Pendopo

Terhampar seluruh getar hati dalam setiap kata dan maknanya. Terdendang sebuah kisah yang sempat tertoreh di seperempat waktu. Kebahagiaan terasa hanya beberapa kejap dari usia yang tak lagi dihitung oleh hitungan tahun tetapi oleh kedalaman rasa. Maka, di atas sajadah kata ini, ku berusaha memetik dawai hati, nyanyikan kidung sunyi yang rindukan buaian mimpi. Tak usah membuka telinga, belalakkan mata, apalagi memaksa batu bicara pada takdir. Bukan pula penulis, tetapi tetap mencoba menulis.

TESAURUS-NYA WARGA NU

Judul Buku : Antologi NU; Sejarah-Istilah-Amaliah-Uswah
Penulis : H. Soeleiman Fadeli dan Mohammad Subhan, S.Sos
Pengantar : K.H. Abdul Muchith Muzadi
Editor : A. Ma'ruf Asrori
Penerbit : Khalista, Surabaya
Cetakan : I, Juni 2007
Tebal : xvii + 322 halaman
Peresensi : Anwar Nuris *
Kalau bahasa Indonesia mempunyai kamus "Tesaurus" sebagai buku referensi ontemporer yang isinya kompleks, terdiri dari sinonim-sinonim kata atau kelompok kata yang tersusun secara sistematis maka mungkin tidak berlebihan jika buku yang berjudul Antologi NU, sejarah, istilah, amaliyah uswah ini disejajarkan dengan kamus Tesaurus tersebut, sebab dari beberapa ulasan dan pembahasannya yanag kompleks tidak hanya memberikan sumbangsih besar bagi kaum Nahdliyin sendiri tetapi juga oleh banyak pihak luar NU yang ingin tahu dan mendalami tentang NU.Sebagaimana yang telah kita ketahui bahwa berdirinya organisasi NU tidak terlepas dari pemikiran keagamaan dan politik dunia Islam.

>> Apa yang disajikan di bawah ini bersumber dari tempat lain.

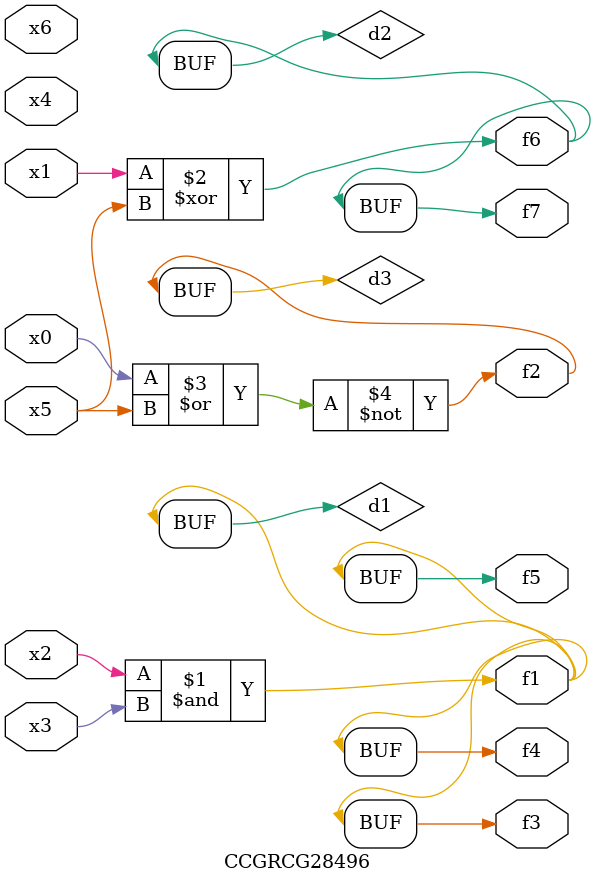
<source format=v>
module CCGRCG28496(
	input x0, x1, x2, x3, x4, x5, x6,
	output f1, f2, f3, f4, f5, f6, f7
);

	wire d1, d2, d3;

	and (d1, x2, x3);
	xor (d2, x1, x5);
	nor (d3, x0, x5);
	assign f1 = d1;
	assign f2 = d3;
	assign f3 = d1;
	assign f4 = d1;
	assign f5 = d1;
	assign f6 = d2;
	assign f7 = d2;
endmodule

</source>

Setelah Raja Ibnu Saud dikabarkan akan mengadakan muktamar yang mengundang perwakilan organisasi Islam sedunia yang didalamnya akan dibahas tentang penerapan asas tunggal yakni madzhab Wahabi dengan melarang semua bentuk amaliah kegamaan ala ahl al-Sunnah wa al-Jama’ah, maka keinginan tersebut mendapat respon miring dari umat Islam sedunia, termasuk di Indonesia yang diwakili oleh kaum modernis (Muhammadiyah) serta kaum tradisionalis (Pesantren). Namun dari kedua kubu ini sendiri malah terjadi perselisihan dan perbedaan dari segi keorganisasian formal. Dari perbedaan tersebut, akibatnya kalangan pesantren tidak dilibatkan sebagai delegasi ke Muktamar yang akan berlangsung nanti.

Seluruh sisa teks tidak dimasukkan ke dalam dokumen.